In a paper published last week in Nature Physics, University of Sydney School of Physics’s Dr Dominic Williamson and IBM researcher Theodore Yoder outlined a new approach to quantum error correction that may speed up the journey to developing reliable quantum computers.

Williamson completed this research while on a sabbatical working with IBM’s Quantum Information Theory and Error Correction group in California.

The new approach has now been integrated into IBM’s long-term plan to build the world’s first large-scale, fault-tolerant quantum computer by 2029.

‘Theory and experiment are beginning to align’

Quantum computing utilises the ‘superposition’ and ‘destructive inference’ of matter in a quantum state, allowing for new forms of computing to solve problems across industries, beyond the scope of classical computers.

Quantum computing promises huge advantages, but the fragile nature of quantum states mean that even the most minor issue can collapse a superposition into a classical state, removing the quantum advantage.

“Any unintended interaction with the environment can destroy the very quantum effects that give [quantum computers] their power,” Williamson said.

Williamson and Yoder’s research has detailed a new approach to error correction, which aims to overcome this fragility using so-called ‘gauge theory’.

This effectively allows a system to keep track of global activity, like across a “quantum hard drive”, without forcing specific quantum states to collapse at the individual qubit level.

“Gauge theory introduces additional degrees of freedom that track global properties without forcing the system into a definite local state,” Williamson said.

“We realised a similar idea could be used to process logical quantum information.

“A gauge is just a mathematical construct that provides a set of local coordinates for any defined system we are studying.

“What is useful for us is that gauge theory allows for transformations of the coordinate system at the local level, while physically significant global properties of the system remain invariant.

“We took this idea, and have applied it to quantum computers, offering an efficient pathway to reduce errors while using up less precious computing power.”


Dr Dominic Williamson (pictured) says his work with IBM creates 'a promising blueprint' for better error correction. Image: University of Sydney / Supplied

The research hopes to allow for error-tolerant quantum computation that maintains the next-generation powers of the technology while addressing its processing capability.

“We’re at a point where theory and experiment are beginning to align,” Williamson said.

“The big question now is how to design quantum computers that can be scaled efficiently to solve useful problems.

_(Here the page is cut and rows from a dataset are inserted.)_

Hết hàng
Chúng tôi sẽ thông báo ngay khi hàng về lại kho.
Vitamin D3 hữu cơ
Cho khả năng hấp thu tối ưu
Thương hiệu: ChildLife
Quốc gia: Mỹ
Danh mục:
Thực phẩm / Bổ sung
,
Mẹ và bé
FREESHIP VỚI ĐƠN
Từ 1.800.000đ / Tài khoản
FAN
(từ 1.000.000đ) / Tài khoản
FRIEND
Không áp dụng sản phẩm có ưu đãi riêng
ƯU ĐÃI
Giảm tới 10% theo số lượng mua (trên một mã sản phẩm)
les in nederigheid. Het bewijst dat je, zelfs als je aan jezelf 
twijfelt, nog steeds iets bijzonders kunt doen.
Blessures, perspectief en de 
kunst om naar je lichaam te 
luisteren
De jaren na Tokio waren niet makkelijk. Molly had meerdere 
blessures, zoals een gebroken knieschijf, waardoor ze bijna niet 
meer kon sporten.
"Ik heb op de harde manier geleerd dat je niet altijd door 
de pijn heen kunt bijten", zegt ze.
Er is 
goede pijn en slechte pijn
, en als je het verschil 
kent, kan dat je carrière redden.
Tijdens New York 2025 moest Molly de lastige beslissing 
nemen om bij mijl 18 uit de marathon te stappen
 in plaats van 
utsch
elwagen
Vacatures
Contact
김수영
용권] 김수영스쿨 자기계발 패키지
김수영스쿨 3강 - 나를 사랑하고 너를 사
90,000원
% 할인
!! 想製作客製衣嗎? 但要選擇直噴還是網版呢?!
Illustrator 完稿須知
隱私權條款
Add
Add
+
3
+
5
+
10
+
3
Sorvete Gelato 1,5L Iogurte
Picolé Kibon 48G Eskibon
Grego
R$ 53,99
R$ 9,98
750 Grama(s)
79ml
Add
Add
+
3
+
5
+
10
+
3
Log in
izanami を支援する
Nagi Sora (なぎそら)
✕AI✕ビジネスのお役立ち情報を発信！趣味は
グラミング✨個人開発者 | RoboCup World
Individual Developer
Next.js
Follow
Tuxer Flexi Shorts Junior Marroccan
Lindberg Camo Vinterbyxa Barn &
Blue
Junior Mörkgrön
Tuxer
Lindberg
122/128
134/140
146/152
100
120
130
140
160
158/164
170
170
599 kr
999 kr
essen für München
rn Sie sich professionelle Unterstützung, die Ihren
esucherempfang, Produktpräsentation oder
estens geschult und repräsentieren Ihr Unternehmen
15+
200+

“Our work provides a promising blueprint.”

Aussies making waves in quantum computing

There have been several significant quantum breakthroughs and discoveries made by Australian researchers in recent years.

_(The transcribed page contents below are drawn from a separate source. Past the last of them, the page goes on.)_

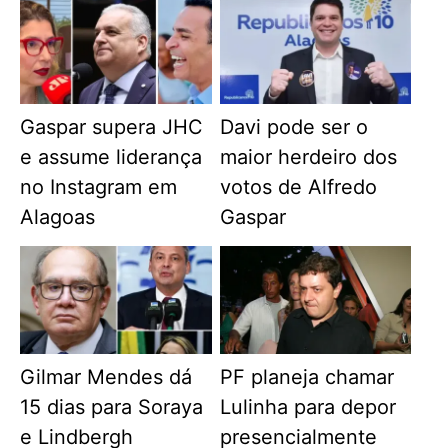
Gaspar supera JHC
Davi pode ser o
e assume liderança
maior herdeiro dos
no Instagram em
votos de Alfredo
Alagoas
Gaspar
Gilmar Mendes dá
PF planeja chamar
15 dias para Soraya
Lulinha para depor
e Lindbergh
presencialmente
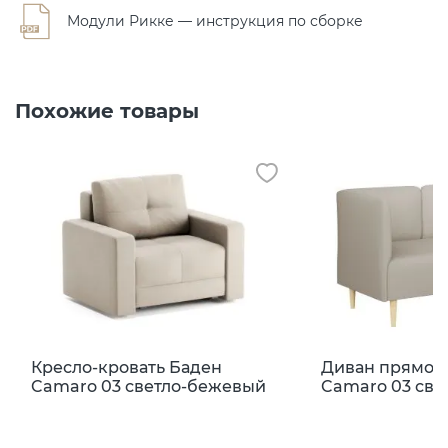
Модули Рикке — инструкция по сборке
Похожие товары
Кресло-кровать Баден
Диван прямой 
Camaro 03 светло-бежевый
Camaro 03 св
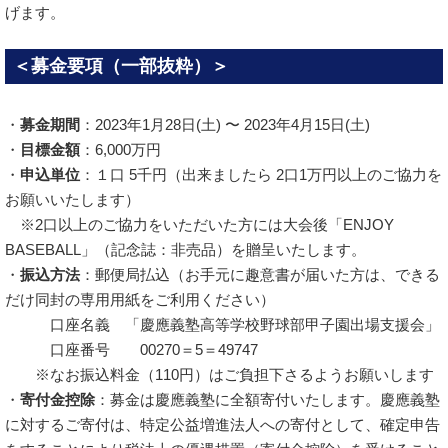
げます。
＜募金要項（一部抜粋）＞
・
募金期間
：2023年1月28日(土) 〜 2023年4月15日(土)
・
目標金額
：6,000万円
・
申込単位
：１口 5千円（出来ましたら 2口1万円以上のご協力を
お願いいたします）
※2口以上のご協力をいただいた方には大会後「ENJOY
BASEBALL」（記念誌：非売品）を贈呈いたします。
・
振込方法
：郵便局払込（お手元に趣意書が届いた方は、できる
だけ同封の専用用紙をご利用ください）
口座名義 「慶應義塾高等学校野球部甲子園出場支援会」
口座番号 00270＝5＝49747
※なお振込料金（110円）はご負担下さるようお願いします
・
寄付金控除
：募金は慶應義塾に全額寄付いたします。慶應義塾
に対するご寄付は、特定公益増進法人への寄付として、確定申告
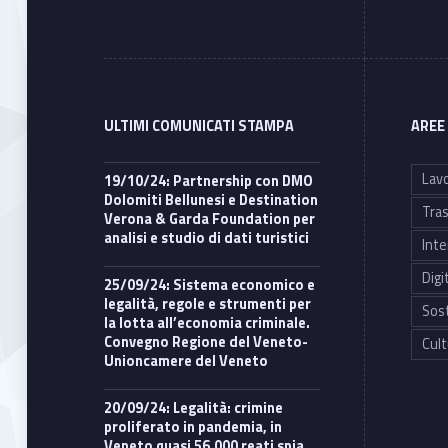
ULTIMI COMUNICATI STAMPA
AREE
Lavo
19/10/24: Partnership con DMO
Dolomiti Bellunesi e Destination
Tras
Verona & Garda Foundation per
analisi e studio di dati turistici
Inte
Digi
25/09/24: Sistema economico e
legalità, regole e strumenti per
Sost
la lotta all’economia criminale.
Convegno Regione del Veneto-
Cult
Unioncamere del Veneto
20/09/24: Legalità: crimine
proliferato in pandemia, in
Veneto quasi 56.000 reati spia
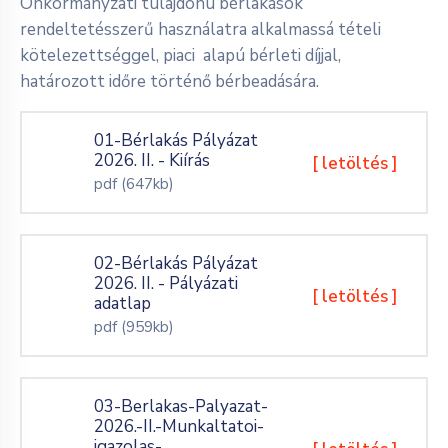
Önkormányzati tulajdonú bérlakások
rendeltetésszerű használatra alkalmassá tételi
kötelezettséggel, piaci alapú bérleti díjjal,
határozott időre történő bérbeadására.
01-Bérlakás Pályázat
2026. II. - Kiírás
[ letöltés ]
pdf
(647kb)
02-Bérlakás Pályázat
2026. II. - Pályázati
[ letöltés ]
adatlap
pdf
(959kb)
03-Berlakas-Palyazat-
2026.-II.-Munkaltatoi-
igazolas-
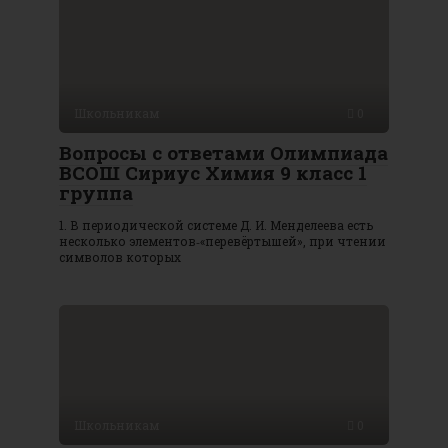
Школьникам
0
Вопросы с ответами Олимпиада
ВСОШ Сириус Химия 9 класс 1
группа
1. В периодической системе Д. И. Менделеева есть
несколько элементов‑«перевёртышей», при чтении
символов которых
Школьникам
0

In early 2025 a breakthrough in error correction by researchers from the University of Sydney was used in Google’s quantum chip, Willow.

Scientists from University of Sydney also made a “major contribution” to tech giant Microsoft’s new ‘Majorana 1’ quantum chip.

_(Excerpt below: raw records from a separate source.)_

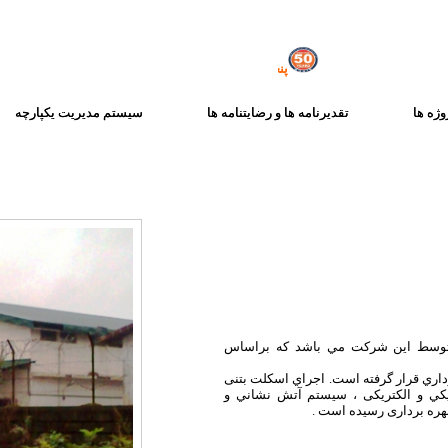
پنجاه و هشت سال تجربه
،
پنجاه و هشت سال سازندگی
وژه ها
تقدیرنامه ها و رضایتنامه ها
سیستم مدیریت یکپارچه
ده توسط اين شركت مي باشد كه براساس
برداري قرار گرفته است. اجراي اسکلت بتنی
يكي و الکتریکی ، سيستم آتش نشاني و
هره برداری رسیده است .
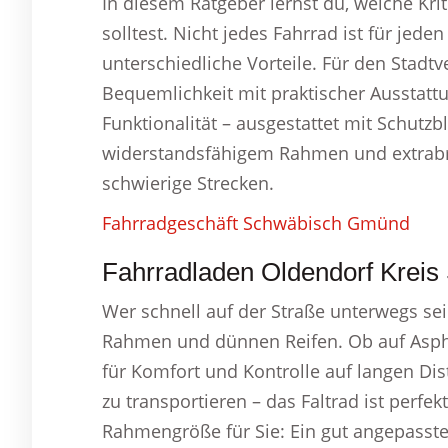
In diesem Ratgeber lernst du, welche Kri
solltest. Nicht jedes Fahrrad ist für jed
unterschiedliche Vorteile. Für den Stadt
Bequemlichkeit mit praktischer Ausstatt
Funktionalität – ausgestattet mit Schutz
widerstandsfähigem Rahmen und extrabrei
schwierige Strecken.
Fahrradgeschäft Schwäbisch Gmünd
Fahrradladen Oldendorf Kreis 
Wer schnell auf der Straße unterwegs sei
Rahmen und dünnen Reifen. Ob auf Aspha
für Komfort und Kontrolle auf langen Di
zu transportieren – das Faltrad ist perfek
Rahmengröße für Sie: Ein gut angepasste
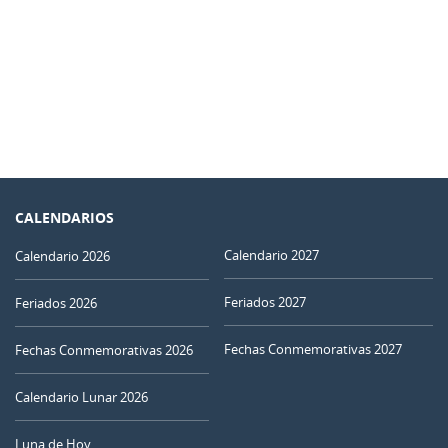
CALENDARIOS
Calendario 2027
Calendario 2026
Feriados 2027
Feriados 2026
Fechas Conmemorativas 2027
Fechas Conmemorativas 2026
Calendario Lunar 2026
Luna de Hoy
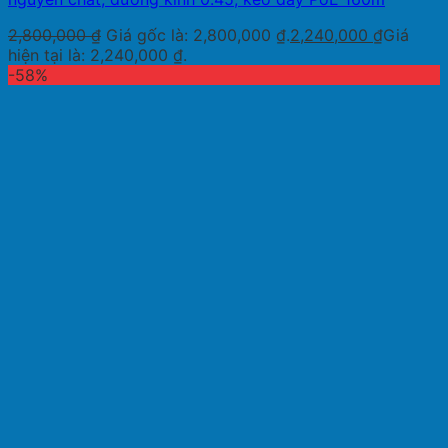
2,800,000
₫
Giá gốc là: 2,800,000 ₫.
2,240,000
₫
Giá
hiện tại là: 2,240,000 ₫.
-58%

In June 2025 a ’showstopper’ quantum breakthrough was demonstrated, with a scalable and more efficient new chip developed in Sydney shown to work at temperatures just above absolute zero.

The federal and Queensland governments previously announced plans to invest nearly $1 billion in US-based tech firm PsiQuantum in April 2024, for its attempt to build the world’s first utility-scale quantum computer in Brisbane.